Ms Cheng said the UN health agency did not yet have figures for the number of children who have contracted H5N1 worldwide and declined to offer an estimate.

But in Turkey, the WHO had a clearer picture. All but two of the 21 confirmed human cases have involved children aged four to 18.

Turkey’s Health Ministry said preliminary tests had detected the deadly strain in another child taken to hospital in the eastern city of Erzurum.
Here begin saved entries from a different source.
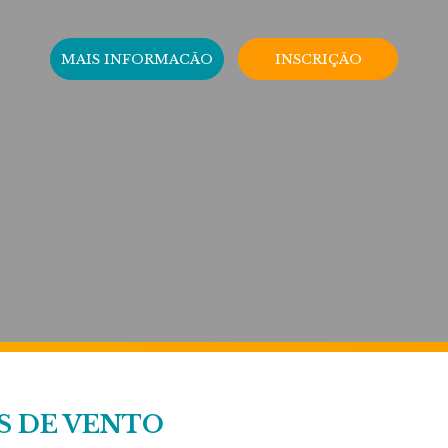
MAIS INFORMACÃO
INSCRIÇÃO
S DE VENTO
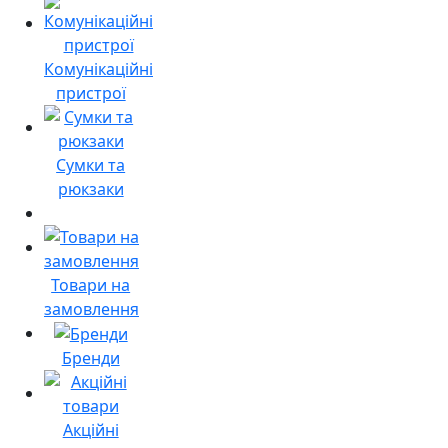
Комунікаційні
пристрої
Сумки та
рюкзаки
Товари на
замовлення
Бренди
Акційні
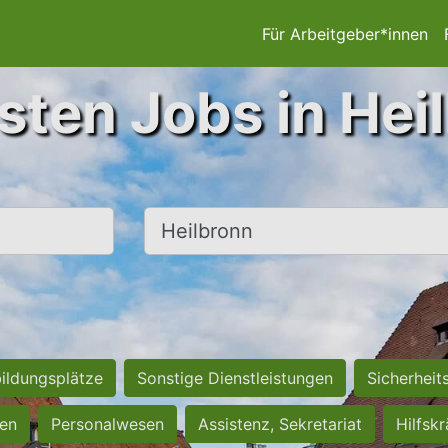
Für Arbeitgeber*innen
sten Jobs in Hei
Ort, Stadt
ildungsplätze
Sonstige Dienstleistungen
Sicherheit
ten
Personalwesen
Assistenz, Sekretariat
Hilfsk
It said the child came from Dogubayazit - the home of all four children who so far have died.

Officials said samples from the child were being sent to a WHO laboratory in Britain for independent confirmation.

Experts are concerned the virus could mutate into a form that would spread easily among humans, triggering a pandemic capable of killing millions.

The WHO has stressed it has no evidence of person-to-person infection occurring in Turkey.

“If the disease was spreading directly among people, we would have seen more cases by now,” Ms Cheng said.

A team of US influenza experts met with WHO and Turkish health officials in the capital, Ankara, today and planned to decide later whether to travel to other afflicted areas. The US Centres for Disease Control also sent experts to Turkey to help combat the disease.

Prime Minister Recep Tayyip Erdogan urged Turks to be “careful and cool-headed” and said everything was being done to contain the crisis.

With Turks complaining of symptoms still checking into hospitals, there were concerns the virus might still be spreading to people despite the slaughter of nearly one million fowl.

Among those getting treatment were three children with bird flu symptoms in Istanbul, where Europe and Asia meet at the Bosporus Strait.

Officials were waiting to see if tests confirmed that they, too, were infected with H5N1, which would bring the virus in humans right to Europe’s doorstep.